Resource Monitoring in Alauda AI's Monitoring & Ops module provides real-time insights into the CPU, memory, GPU, token usage, and request metrics of your inference services. This feature helps you identify performance bottlenecks, optimize resource allocation, and ensure stable service operations. It is particularly useful for scenarios such as:

  • Performance tuning: Diagnose high resource usage and adjust resource limits.
  • Anomaly detection: Monitor sudden spikes in resource consumption and request patterns.
  • Capacity planning: Analyze historical trends to scale resources efficiently.
  • Cost optimization: Track token usage and GPU utilization for budget management.

Main Features

  • Resource Monitoring:
    • CPU Usage: Displays absolute CPU usage (e.g., cores used).
    • CPU Utilization: Shows CPU usage as a percentage of allocated resources.
    • Memory Usage: Tracks actual memory consumption (e.g., in GB).
    • Memory Utilization: Displays memory usage as a percentage of allocated resources.
  • Computing Monitoring:
    • GPU Usage: Tracks GPU compute resource consumption.
    • GPU Utilization: Shows GPU usage as a percentage of allocated resources.
    • GPU Memory Usage: Monitors GPU memory consumption.
    • GPU Memory Utilization: Displays GPU memory usage as a percentage of allocated resources.
    • Note: MPS deployment mode does not support GPU compute and memory monitoring.
  • Other Monitoring:
    • Token Metrics: Tracks prompt and generation tokens (available for 'vllm' runtime services).
    • Request Metrics: Monitors response time (avg/tp50/p90/p95), QPS (success/fail), and traffic (in/out).
  • Time Range Selection: Analyze metrics over customizable periods (from 30 minutes to 7 days).

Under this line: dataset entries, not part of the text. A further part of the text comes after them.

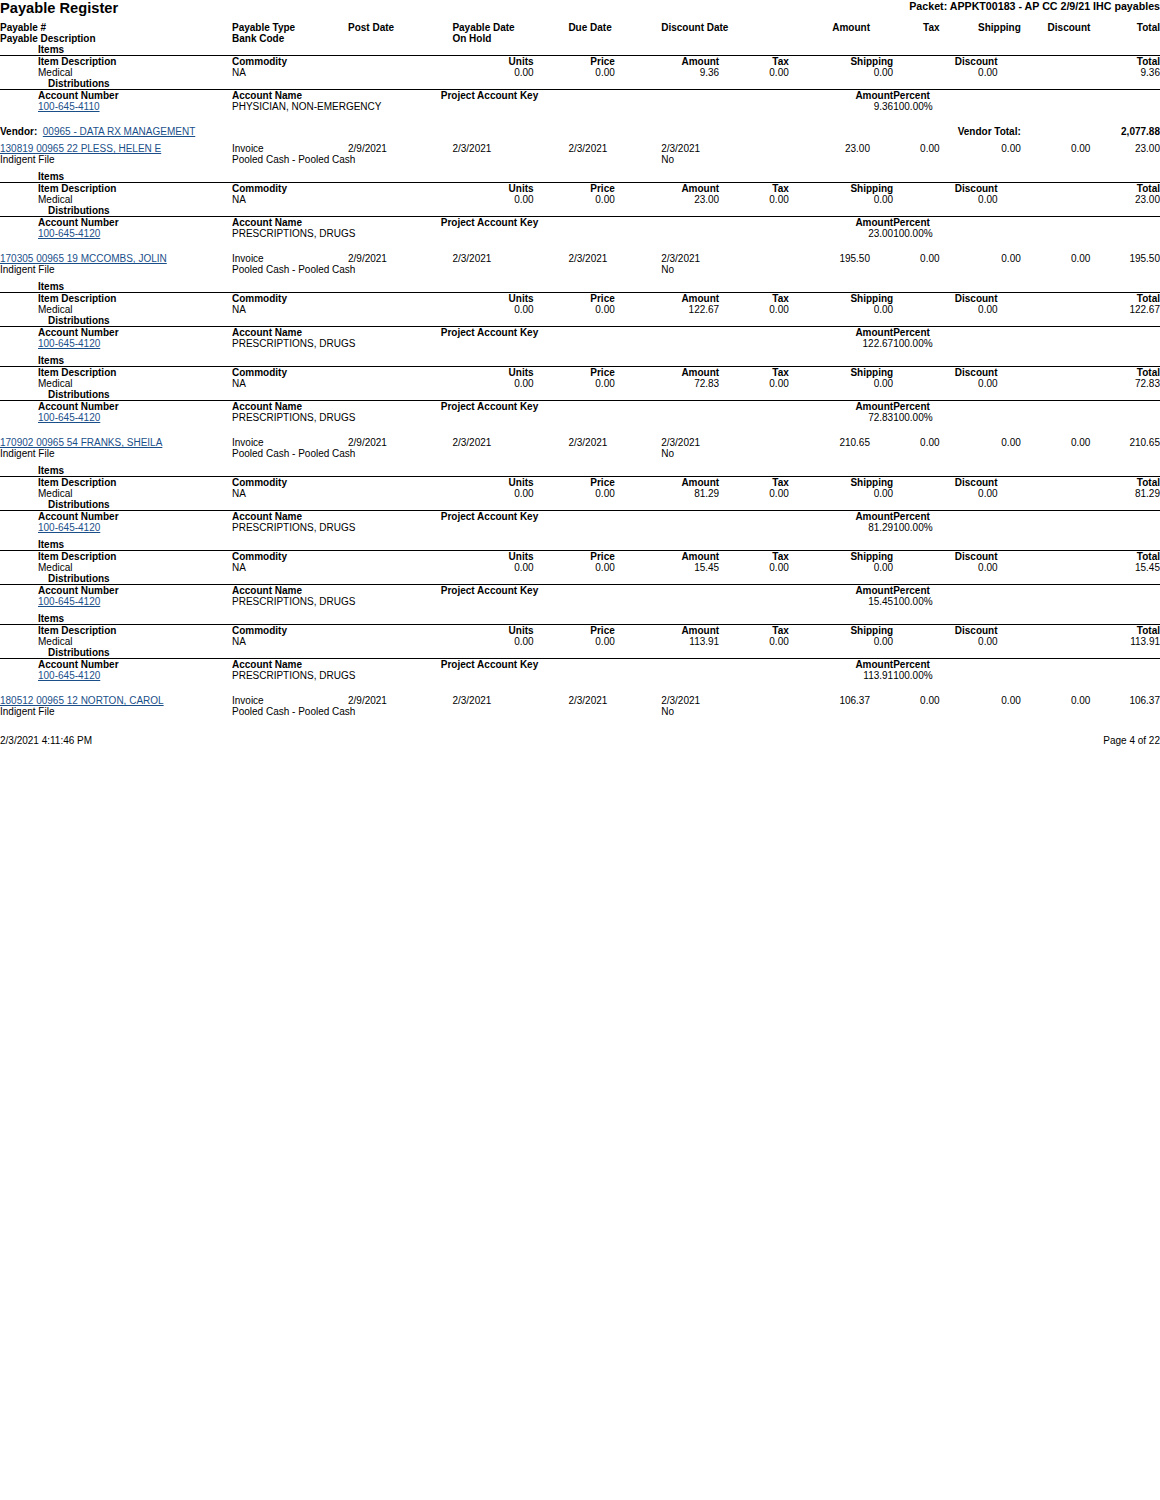| Payable Register | Packet: APPKT00183 - AP CC 2/9/21 IHC payables |
| Payable # | Payable Type | Post Date | Payable Date | Due Date | Discount Date | Amount | Tax | Shipping | Discount | Total |
| Payable Description | Bank Code | On Hold | |
| Items |
| Item Description | Commodity | Units | Price | Amount | Tax | Shipping | Discount | Total |
| Medical | NA | 0.00 | 0.00 | 9.36 | 0.00 | 0.00 | 0.00 | 9.36 |
| Distributions |
| Account Number | Account Name | Project Account Key | Amount | Percent |
| 100-645-4110 | PHYSICIAN, NON-EMERGENCY | | 9.36 | 100.00% |
| Vendor: 00965 - DATA RX MANAGEMENT | Vendor Total: | 2,077.88 |
| 130819 00965 22 PLESS, HELEN E | Invoice | 2/9/2021 | 2/3/2021 | 2/3/2021 | 2/3/2021 | 23.00 | 0.00 | 0.00 | 0.00 | 23.00 |
| Indigent File | Pooled Cash - Pooled Cash | No |
| Items |
| Item Description | Commodity | Units | Price | Amount | Tax | Shipping | Discount | Total |
| Medical | NA | 0.00 | 0.00 | 23.00 | 0.00 | 0.00 | 0.00 | 23.00 |
| Distributions |
| Account Number | Account Name | Project Account Key | Amount | Percent |
| 100-645-4120 | PRESCRIPTIONS, DRUGS | | 23.00 | 100.00% |
| 170305 00965 19 MCCOMBS, JOLIN | Invoice | 2/9/2021 | 2/3/2021 | 2/3/2021 | 2/3/2021 | 195.50 | 0.00 | 0.00 | 0.00 | 195.50 |
| Indigent File | Pooled Cash - Pooled Cash | No |
| Items |
| Item Description | Commodity | Units | Price | Amount | Tax | Shipping | Discount | Total |
| Medical | NA | 0.00 | 0.00 | 122.67 | 0.00 | 0.00 | 0.00 | 122.67 |
| Distributions |
| Account Number | Account Name | Project Account Key | Amount | Percent |
| 100-645-4120 | PRESCRIPTIONS, DRUGS | | 122.67 | 100.00% |
| Items |
| Item Description | Commodity | Units | Price | Amount | Tax | Shipping | Discount | Total |
| Medical | NA | 0.00 | 0.00 | 72.83 | 0.00 | 0.00 | 0.00 | 72.83 |
| Distributions |
| Account Number | Account Name | Project Account Key | Amount | Percent |
| 100-645-4120 | PRESCRIPTIONS, DRUGS | | 72.83 | 100.00% |
| 170902 00965 54 FRANKS, SHEILA | Invoice | 2/9/2021 | 2/3/2021 | 2/3/2021 | 2/3/2021 | 210.65 | 0.00 | 0.00 | 0.00 | 210.65 |
| Indigent File | Pooled Cash - Pooled Cash | No |
| Items |
| Item Description | Commodity | Units | Price | Amount | Tax | Shipping | Discount | Total |
| Medical | NA | 0.00 | 0.00 | 81.29 | 0.00 | 0.00 | 0.00 | 81.29 |
| Distributions |
| Account Number | Account Name | Project Account Key | Amount | Percent |
| 100-645-4120 | PRESCRIPTIONS, DRUGS | | 81.29 | 100.00% |
| Items |
| Item Description | Commodity | Units | Price | Amount | Tax | Shipping | Discount | Total |
| Medical | NA | 0.00 | 0.00 | 15.45 | 0.00 | 0.00 | 0.00 | 15.45 |
| Distributions |
| Account Number | Account Name | Project Account Key | Amount | Percent |
| 100-645-4120 | PRESCRIPTIONS, DRUGS | | 15.45 | 100.00% |
| Items |
| Item Description | Commodity | Units | Price | Amount | Tax | Shipping | Discount | Total |
| Medical | NA | 0.00 | 0.00 | 113.91 | 0.00 | 0.00 | 0.00 | 113.91 |
| Distributions |
| Account Number | Account Name | Project Account Key | Amount | Percent |
| 100-645-4120 | PRESCRIPTIONS, DRUGS | | 113.91 | 100.00% |
| 180512 00965 12 NORTON, CAROL | Invoice | 2/9/2021 | 2/3/2021 | 2/3/2021 | 2/3/2021 | 106.37 | 0.00 | 0.00 | 0.00 | 106.37 |
| Indigent File | Pooled Cash - Pooled Cash | No |
2/3/2021 4:11:46 PM
Page 4 of 22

Accessing Resource Monitoring

Step 1: Navigate to Inference Service Details

  1. Go to Inference Services in the left navigation pane.
  2. Click the target Inference Service name to open its details page.

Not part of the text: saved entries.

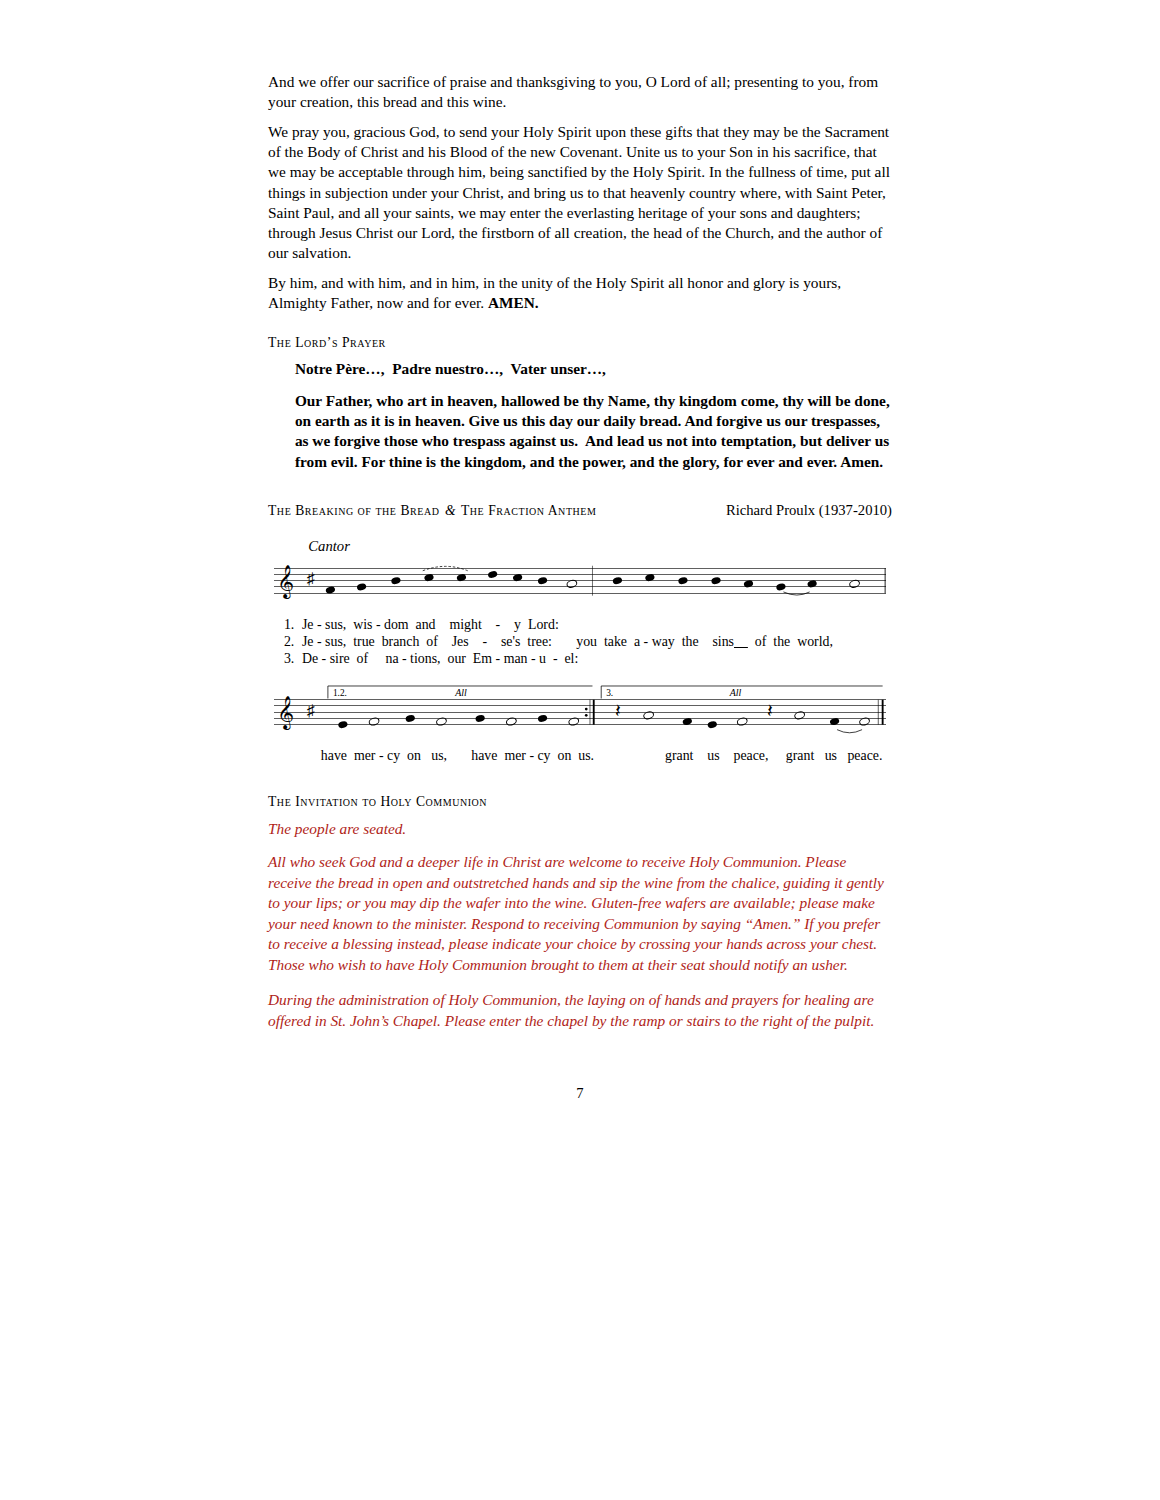And we offer our sacrifice of praise and thanksgiving to you, O Lord of all; presenting to you, from your creation, this bread and this wine.
We pray you, gracious God, to send your Holy Spirit upon these gifts that they may be the Sacrament of the Body of Christ and his Blood of the new Covenant. Unite us to your Son in his sacrifice, that we may be acceptable through him, being sanctified by the Holy Spirit. In the fullness of time, put all things in subjection under your Christ, and bring us to that heavenly country where, with Saint Peter, Saint Paul, and all your saints, we may enter the everlasting heritage of your sons and daughters; through Jesus Christ our Lord, the firstborn of all creation, the head of the Church, and the author of our salvation.
By him, and with him, and in him, in the unity of the Holy Spirit all honor and glory is yours, Almighty Father, now and for ever. AMEN.
The Lord’s Prayer
Notre Père…, Padre nuestro…, Vater unser…,
Our Father, who art in heaven, hallowed be thy Name, thy kingdom come, thy will be done, on earth as it is in heaven. Give us this day our daily bread. And forgive us our trespasses, as we forgive those who trespass against us. And lead us not into temptation, but deliver us from evil. For thine is the kingdom, and the power, and the glory, for ever and ever. Amen.
The Breaking of the Bread & The Fraction Anthem
Richard Proulx (1937-2010)
Cantor
𝄞 ♯
1. Je - sus, wis - dom and might - y Lord:
2. Je - sus, true branch of Jes - se's tree: you take a - way the sins of the world,
3. De - sire of na - tions, our Em - man - u - el:
𝄞 ♯ 1.2. All 3. All 𝄽 𝄽
have mer - cy on us, have mer - cy on us.
grant us peace, grant us peace.
The Invitation to Holy Communion
The people are seated.
All who seek God and a deeper life in Christ are welcome to receive Holy Communion. Please receive the bread in open and outstretched hands and sip the wine from the chalice, guiding it gently to your lips; or you may dip the wafer into the wine. Gluten-free wafers are available; please make your need known to the minister. Respond to receiving Communion by saying “Amen.” If you prefer to receive a blessing instead, please indicate your choice by crossing your hands across your chest. Those who wish to have Holy Communion brought to them at their seat should notify an usher.
During the administration of Holy Communion, the laying on of hands and prayers for healing are offered in St. John’s Chapel. Please enter the chapel by the ramp or stairs to the right of the pulpit.
7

Step 2: Open Monitoring Dashboard

  1. Select the Monitor tab.
  2. Ensure the Resource Monitor section is expanded (default view).

Step 3: Select Time Range

Use the time picker in the top-right corner to choose a predefined or custom range:

Preset OptionsCustom Range
Last 30 minutesStart/End datetime
Last 1 hour
Last 6 hours
Last 24 hours
Last 2 days
Last 7 days

Monitoring Metrics

CPU Usage

  • Description: Shows actual CPU cores consumed by the service.
  • Data Format: cores (float)

CPU Utilization

  • Description: Percentage of allocated CPU resources being used.
  • Calculation: (Used Cores / Allocated Cores) × 100%
  • Interpretation:
    • Sustained >90%: Consider scaling CPU allocation
    • <20%: Potential over-provisioning

Memory Usage

  • Description: Physical memory consumed by the service.
  • Data Format: GiB or MiB
  • Critical Note: Kubernetes OOM kills occur when usage exceeds allocated memory.

Memory Utilization

  • Description: Percentage of allocated memory resources being used.
  • Calculation: (Used Memory / Allocated Memory) × 100%

GPU Usage

  • Description: GPU compute resources consumed by the service.
  • Data Format: Compute units
  • Note: Not available for MPS deployment mode.

GPU Utilization

  • Description: Percentage of allocated GPU compute resources being used.
  • Calculation: (Used GPU / Allocated GPU) × 100%
  • Note: Not available for MPS deployment mode.

GPU Memory Usage

  • Description: GPU memory consumed by the service.
  • Data Format: GiB or MiB
  • Note: Not available for MPS deployment mode.

GPU Memory Utilization

  • Description: Percentage of allocated GPU memory being used.
  • Calculation: (Used GPU Memory / Allocated GPU Memory) × 100%
  • Note: Not available for MPS deployment mode.

Token Metrics

  • Token Prompt: Tracks the number of prompt tokens processed.
  • Token Generation: Monitors the number of tokens generated by the model.
  • Availability: Only available for inference services using the 'vllm' runtime.

Request Metrics

  • Response Time: Measures service response latency (avg/tp50/p90/p95).
  • QPS (Queries Per Second): Tracks successful and failed requests per second.
  • Traffic: Monitors inbound and outbound data transfer.